→ Your assignment: Leave the pictures in the listing below aside and reproduce exactly the lines starting with the one with "Ferdinand du Puigaudeau (French, 1864–1930)" and going on through the one with "Network Security", both ends included.

→ Data records:
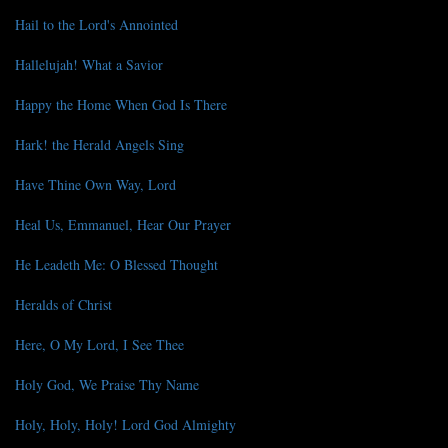
Hail to the Lord's Annointed
Hallelujah! What a Savior
Happy the Home When God Is There
Hark! the Herald Angels Sing
Have Thine Own Way, Lord
Heal Us, Emmanuel, Hear Our Prayer
He Leadeth Me: O Blessed Thought
Heralds of Christ
Here, O My Lord, I See Thee
Holy God, We Praise Thy Name
Holy, Holy, Holy! Lord God Almighty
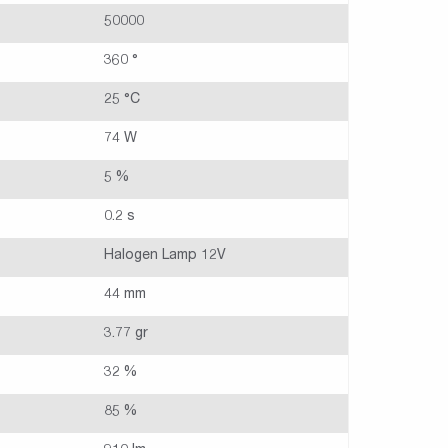
50000
360 °
25 °C
74 W
5 %
0.2 s
Halogen Lamp 12V
44 mm
3.77 gr
32 %
85 %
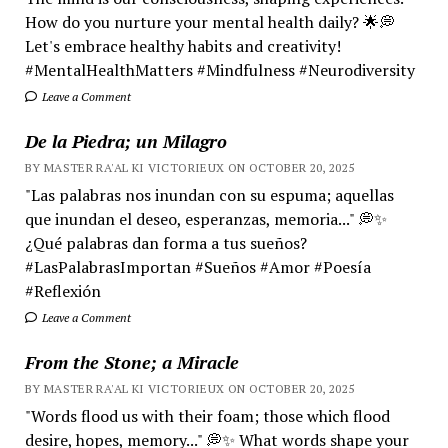
How do you nurture your mental health daily? 🌟💭
Let's embrace healthy habits and creativity!
#MentalHealthMatters #Mindfulness #Neurodiversity
Leave a Comment
De la Piedra; un Milagro
BY MASTER RA'AL KI VICTORIEUX ON OCTOBER 20, 2025
"Las palabras nos inundan con su espuma; aquellas
que inundan el deseo, esperanzas, memoria..." 💭✨
¿Qué palabras dan forma a tus sueños?
#LasPalabrasImportan #Sueños #Amor #Poesía
#Reflexión
Leave a Comment
From the Stone; a Miracle
BY MASTER RA'AL KI VICTORIEUX ON OCTOBER 20, 2025
"Words flood us with their foam; those which flood
desire, hopes, memory..." 💭✨ What words shape your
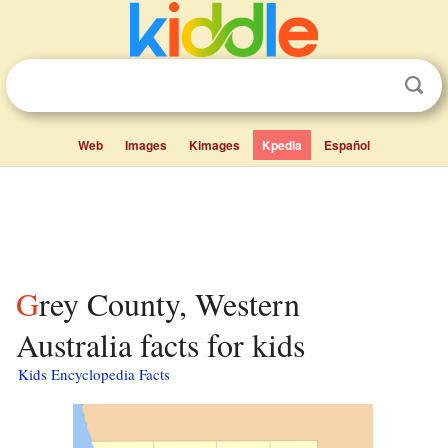
Web
Images
Kimages
Kpedia
Español
Grey County, Western
Australia facts for kids
Kids Encyclopedia Facts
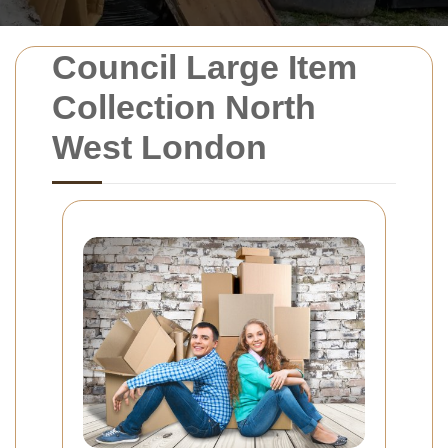
Council Large Item
Collection North
West London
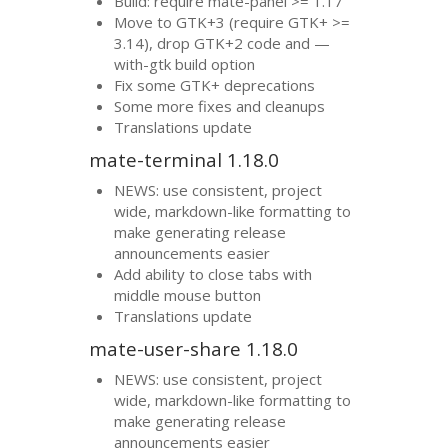
Build: require mate-panel >= 1.17
Move to
GTK
+3 (require
GTK
+ >=
3.14), drop
GTK
+2 code and —
with-gtk build option
Fix some
GTK
+ deprecations
Some more fixes and cleanups
Translations update
mate-terminal 1.18.0
NEWS
: use consistent, project
wide, markdown-like formatting to
make generating release
announcements easier
Add ability to close tabs with
middle mouse button
Translations update
mate-user-share 1.18.0
NEWS
: use consistent, project
wide, markdown-like formatting to
make generating release
announcements easier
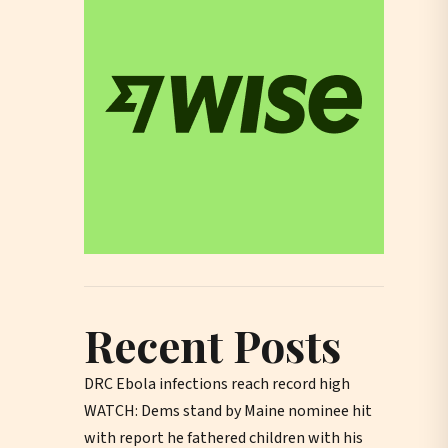
Recent Posts
DRC Ebola infections reach record high
WATCH: Dems stand by Maine nominee hit
with report he fathered children with his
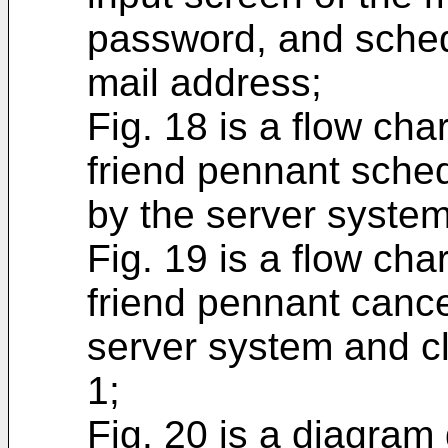
password, and schedu
mail address;
Fig. 18 is a flow cha
friend pennant sched
by the server system
Fig. 19 is a flow cha
friend pennant cance
server system and cl
1;
Fig. 20 is a diagram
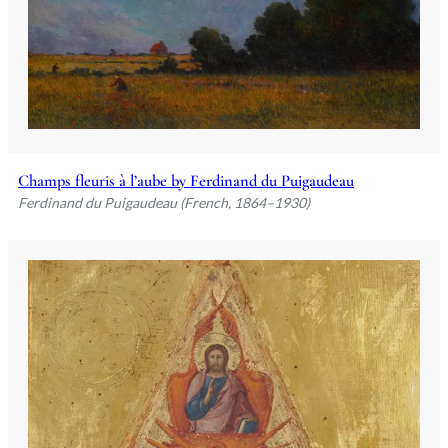
Champs fleuris à l’aube by Ferdinand du Puigaudeau
Ferdinand du Puigaudeau (French, 1864–1930)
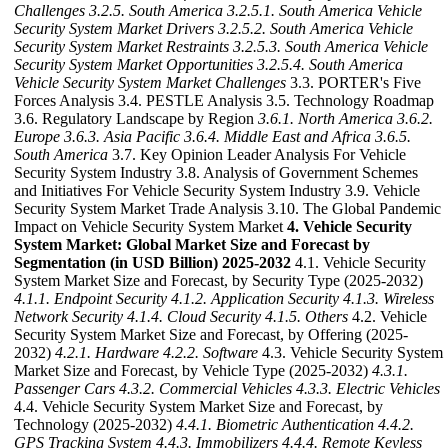
Challenges
3.2.5. South America
3.2.5.1. South America Vehicle
Security System Market Drivers
3.2.5.2. South America Vehicle
Security System Market Restraints
3.2.5.3. South America Vehicle
Security System Market Opportunities
3.2.5.4. South America
Vehicle Security System Market Challenges
3.3. PORTER's Five
Forces Analysis 3.4. PESTLE Analysis 3.5. Technology Roadmap
3.6. Regulatory Landscape by Region
3.6.1. North America
3.6.2.
Europe
3.6.3. Asia Pacific
3.6.4. Middle East and Africa
3.6.5.
South America
3.7. Key Opinion Leader Analysis For Vehicle
Security System Industry 3.8. Analysis of Government Schemes
and Initiatives For Vehicle Security System Industry 3.9. Vehicle
Security System Market Trade Analysis 3.10. The Global Pandemic
Impact on Vehicle Security System Market
4. Vehicle Security
System Market: Global Market Size and Forecast by
Segmentation (in USD Billion) 2025-2032
4.1. Vehicle Security
System Market Size and Forecast, by Security Type (2025-2032)
4.1.1. Endpoint Security
4.1.2. Application Security
4.1.3. Wireless
Network Security
4.1.4. Cloud Security
4.1.5. Others
4.2. Vehicle
Security System Market Size and Forecast, by Offering (2025-
2032)
4.2.1. Hardware
4.2.2. Software
4.3. Vehicle Security System
Market Size and Forecast, by Vehicle Type (2025-2032)
4.3.1.
Passenger Cars
4.3.2. Commercial Vehicles
4.3.3. Electric Vehicles
4.4. Vehicle Security System Market Size and Forecast, by
Technology (2025-2032)
4.4.1. Biometric Authentication
4.4.2.
GPS Tracking System
4.4.3. Immobilizers
4.4.4. Remote Keyless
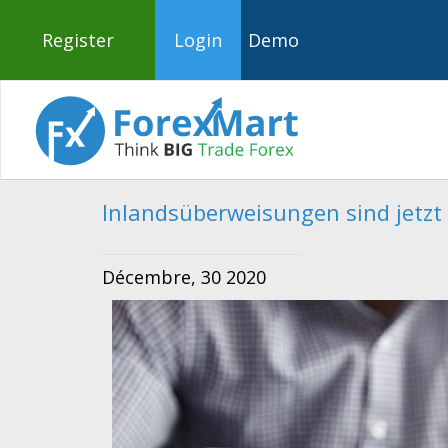
Register
Login
Demo
Inlandsüberweisungen sind jetzt 
Décembre, 30 2020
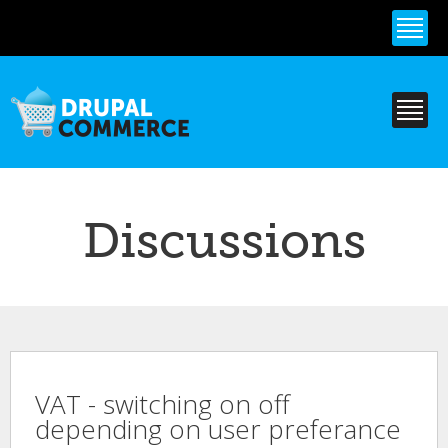
Skip to
main
content
Discussions
VAT - switching on off
depending on user preferance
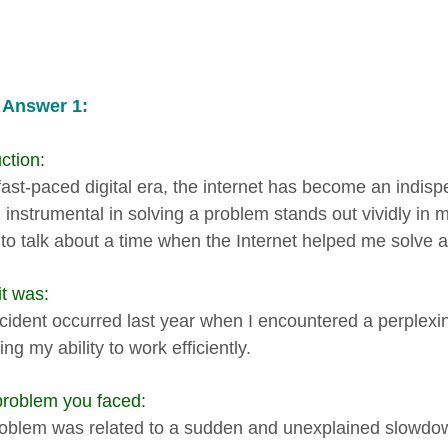
 Answer 1:
ction:
 fast-paced digital era, the internet has become an indis
 instrumental in solving a problem stands out vividly in m
e to talk about a time when the Internet helped me solve a
t was:
ncident occurred last year when I encountered a perplexi
ing my ability to work efficiently.
roblem you faced:
oblem was related to a sudden and unexplained slowdow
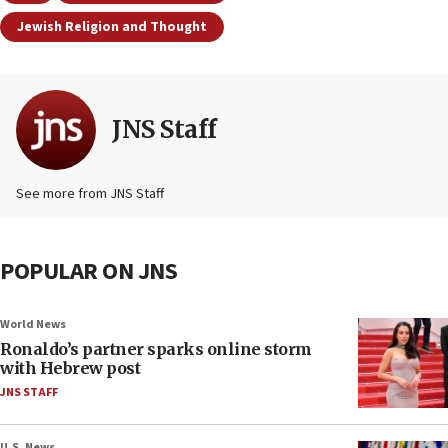
Jewish Religion and Thought
JNS Staff
See more from JNS Staff
POPULAR ON JNS
World News
Ronaldo’s partner sparks online storm
with Hebrew post
JNS STAFF
U.S. News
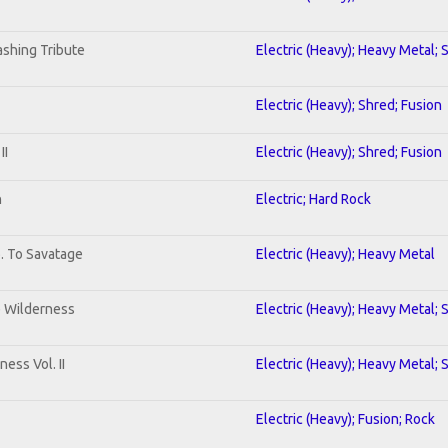
shing Tribute
Electric (Heavy); Heavy Metal; 
Electric (Heavy); Shred; Fusion
II
Electric (Heavy); Shred; Fusion
n
Electric; Hard Rock
b. To Savatage
Electric (Heavy); Heavy Metal
e Wilderness
Electric (Heavy); Heavy Metal; 
ess Vol. II
Electric (Heavy); Heavy Metal; 
Electric (Heavy); Fusion; Rock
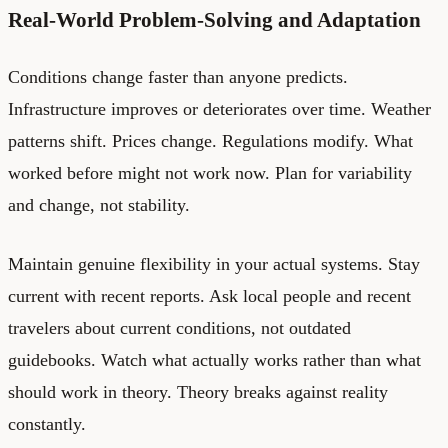
Real-World Problem-Solving and Adaptation
Conditions change faster than anyone predicts.
Infrastructure improves or deteriorates over time. Weather
patterns shift. Prices change. Regulations modify. What
worked before might not work now. Plan for variability
and change, not stability.
Maintain genuine flexibility in your actual systems. Stay
current with recent reports. Ask local people and recent
travelers about current conditions, not outdated
guidebooks. Watch what actually works rather than what
should work in theory. Theory breaks against reality
constantly.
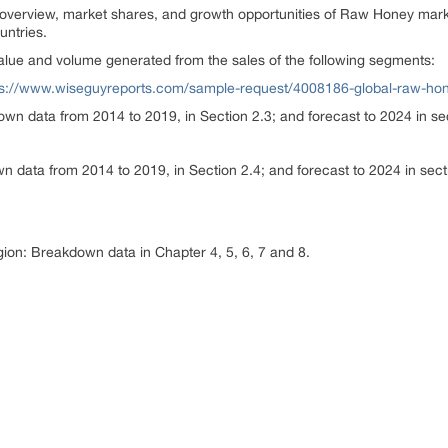
overview, market shares, and growth opportunities of Raw Honey marke
untries.
lue and volume generated from the sales of the following segments:
ps://www.wiseguyreports.com/sample-request/4008186-global-raw-ho
wn data from 2014 to 2019, in Section 2.3; and forecast to 2024 in se
 data from 2014 to 2019, in Section 2.4; and forecast to 2024 in sect
egion: Breakdown data in Chapter 4, 5, 6, 7 and 8.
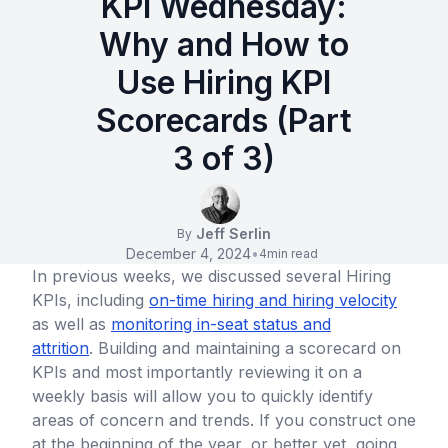
KPI Wednesday:
Why and How to
Use Hiring KPI
Scorecards (Part
3 of 3)
Jeff Serlin
By
December 4, 2024
•
4
min read
In previous weeks, we discussed several Hiring
KPIs, including
on-time hiring and hiring velocity
as well as
monitoring in-seat status and
attrition
. Building and maintaining a scorecard on
KPIs and most importantly reviewing it on a
weekly basis will allow you to quickly identify
areas of concern and trends. If you construct one
at the beginning of the year, or better yet, going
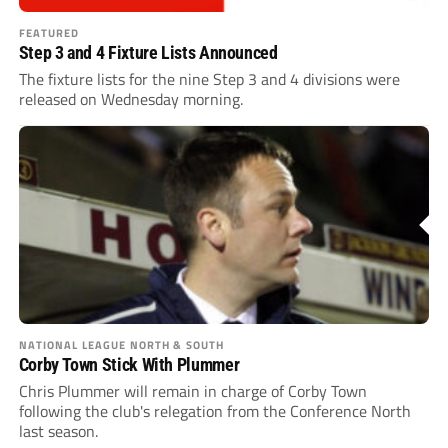
FEATURED
Step 3 and 4 Fixture Lists Announced
The fixture lists for the nine Step 3 and 4 divisions were
released on Wednesday morning.
NATIONAL LEAGUE NORTH & SOUTH
Corby Town Stick With Plummer
Chris Plummer will remain in charge of Corby Town
following the club's relegation from the Conference North
last season.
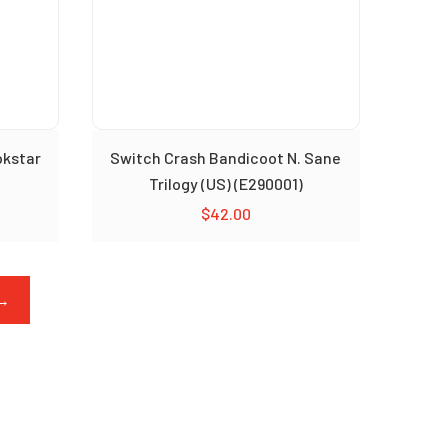
okstar
Switch Crash Bandicoot N. Sane
Trilogy (US) (E290001)
$
42.00
→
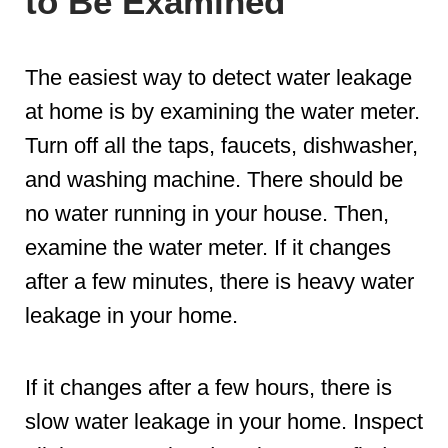
to Be Examined
The easiest way to detect water leakage
at home is by examining the water meter.
Turn off all the taps, faucets, dishwasher,
and washing machine. There should be
no water running in your house. Then,
examine the water meter. If it changes
after a few minutes, there is heavy water
leakage in your home.
If it changes after a few hours, there is
slow water leakage in your home. Inspect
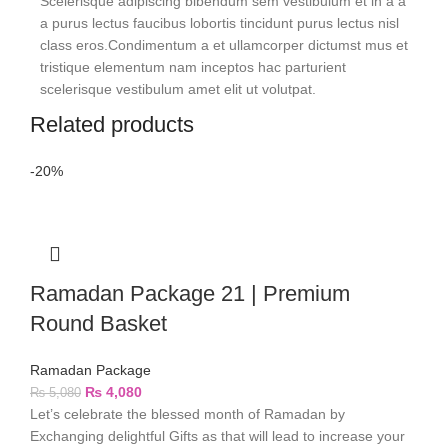
Scelerisque adipiscing bibendum sem vestibulum et in a a
a purus lectus faucibus lobortis tincidunt purus lectus nisl
class eros.Condimentum a et ullamcorper dictumst mus et
tristique elementum nam inceptos hac parturient
scelerisque vestibulum amet elit ut volutpat.
Related products
-20%
Ramadan Package 21 | Premium
Round Basket
Ramadan Package
₨
4,080
₨
5,080
Let’s celebrate the blessed month of Ramadan by
Exchanging delightful Gifts as that will lead to increase your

→ Exercise answer:
Ferdinand du Puigaudeau (French, 1864–1930)
Challenges
3.2.5. South America
3.2.5.1. South America Vehicle
Security System Market Drivers
3.2.5.2. South America Vehicle
Security System Market Restraints
3.2.5.3. South America Vehicle
Security System Market Opportunities
3.2.5.4. South America
Vehicle Security System Market Challenges
3.3. PORTER's Five
Forces Analysis 3.4. PESTLE Analysis 3.5. Technology Roadmap
3.6. Regulatory Landscape by Region
3.6.1. North America
3.6.2.
Europe
3.6.3. Asia Pacific
3.6.4. Middle East and Africa
3.6.5.
South America
3.7. Key Opinion Leader Analysis For Vehicle
Security System Industry 3.8. Analysis of Government Schemes
and Initiatives For Vehicle Security System Industry 3.9. Vehicle
Security System Market Trade Analysis 3.10. The Global Pandemic
Impact on Vehicle Security System Market
4. Vehicle Security
System Market: Global Market Size and Forecast by
Segmentation (in USD Billion) 2025-2032
4.1. Vehicle Security
System Market Size and Forecast, by Security Type (2025-2032)
4.1.1. Endpoint Security
4.1.2. Application Security
4.1.3. Wireless
Network Security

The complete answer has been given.